Another hearing was postponed on Tuesday in the trial at Belgrade Higher Court of eight former Bosnian Serb special policeman for taking part in the executions of 1,313 Bosniaks from Srebrenica at a farm in Kravica on July 13 and 14, 1995.
It was the 18th time that a hearing has been postponed in the trial. Most of the postponements have happened because one of the accused did not turn up, claiming health problems. Only 21 hearings have been held so far since the trial started in December 2016.
Tuesday’s hearing, which was due to be held on the 25th anniversary of the Kravica killings, was postponed because defendant Dragomir Parovic did not appear in court. His lawyer, Vladan Stefanovic, told the court that he does not know where his client is.
The case has also been delayed because the charges were issued in the period when Serbia did not have a chief war crimes prosecutor, which caused the Appeals Court to dismiss the indictment in July 2017, meaning that the case had to be heard again from the beginning.
According to the indictment, the eight members of the Republika Srpska Interior Ministry’s Special Police Brigade participated in killing 1,313 Bosniak captives from Srebrenica at the farm in Kravica.

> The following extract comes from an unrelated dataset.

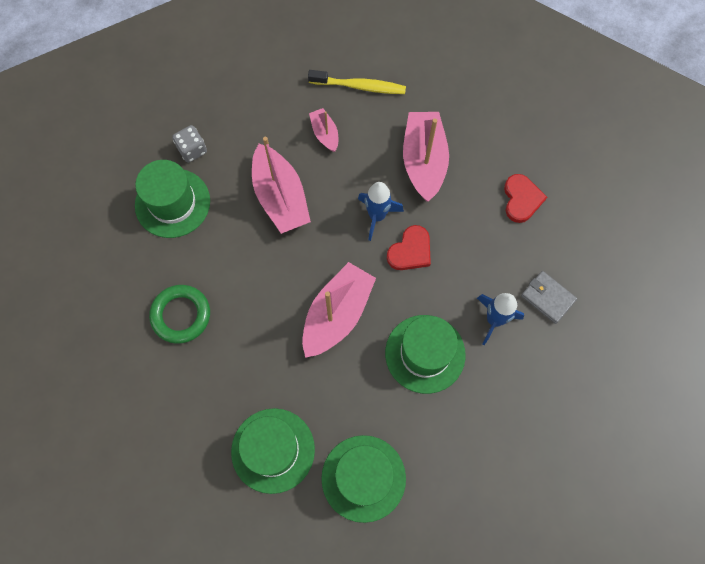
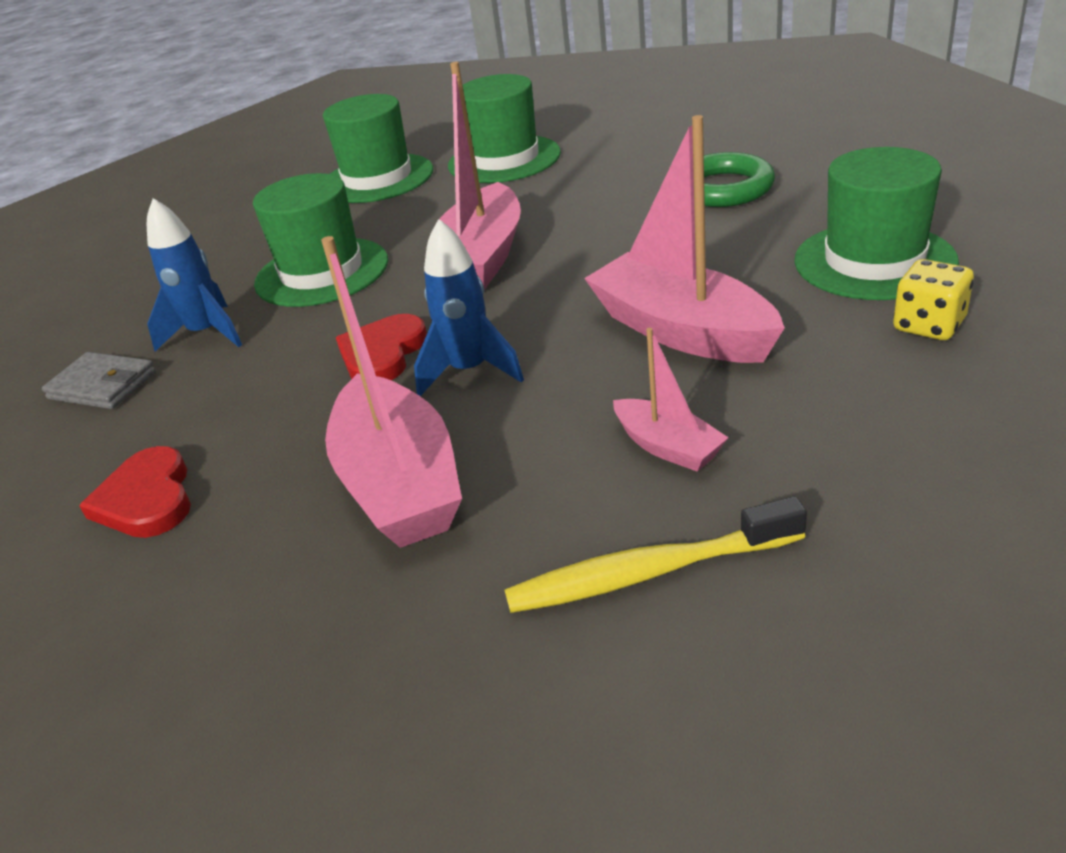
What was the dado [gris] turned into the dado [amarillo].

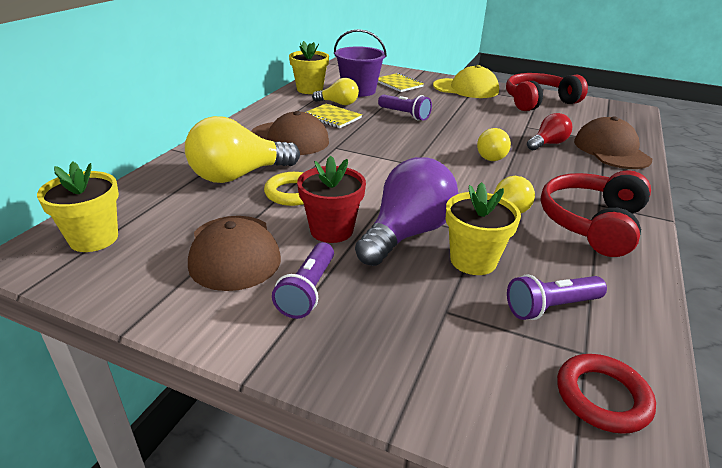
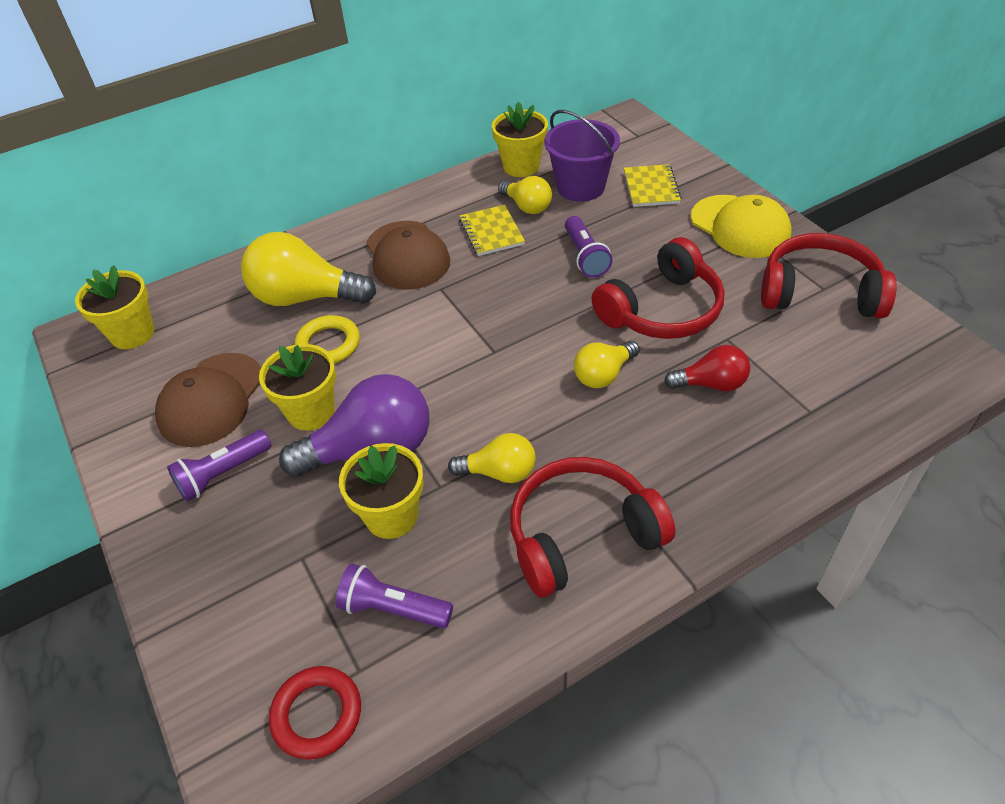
The second view lost the gorra [marrón] (no. 3 from left).
The second view gained the auriculares [rojo] (no. 2 from left).
What was the maceta [rojo] turned into the maceta [amarillo] (no. 2 from left).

The accused are Nedeljko Milidragovic, Aleksa Golijanin, Milivoje Batinica, Aleksandar Dacevic, Bora Miletic, Jovan Petrovic, Dragomir Parovic and Vidosav Vasic.
The killings in Kravica were among several massacres after the fall of Srebrenica in July 1995 that left more than 7,000 Bosniak men and boys dead.
During the trial, convicted war criminal Vojislav Seselj, the president of the Serbian Radical Party, came to the court on a couple of occasions with some of his colleagues to support the defendants and to insult the victims’ families or NGO representatives observing the proceedings.
Postponements have also slowed another long-running war crimes case in Serbia – the trial of 11 former members of the 177th Yugoslav Army Unit for the killings of at least 118 Kosovo Albanian civilians in the Kosovo villages of Cuska, Pavljan, Zahac and Ljubenic in 1999.
The defendants were convicted in 2014 and sentenced to a total of 106 years, but the appeals court reversed the verdict in 2015 and sent the case for a retrial, which has been repeatedly delayed by postponements. Since the beginning of this year, not a single hearing has been held.
The European Commission’s report in 2019 on Serbia’s progress in its EU membership negotiations raised concern about delays in war crime trials.
“Most cases have seen significant delays on various (including medical and procedural) grounds. Significant court hearing delays experienced in 2017 also continue, for instance in the ‘Srebrenica’ case. Moreover, there have been reported instances of intimidation of witnesses and observers,” the report said.
“Overall, Serbia needs to demonstrate a firmer commitment to the domestic processing of war crimes at all levels,” it added.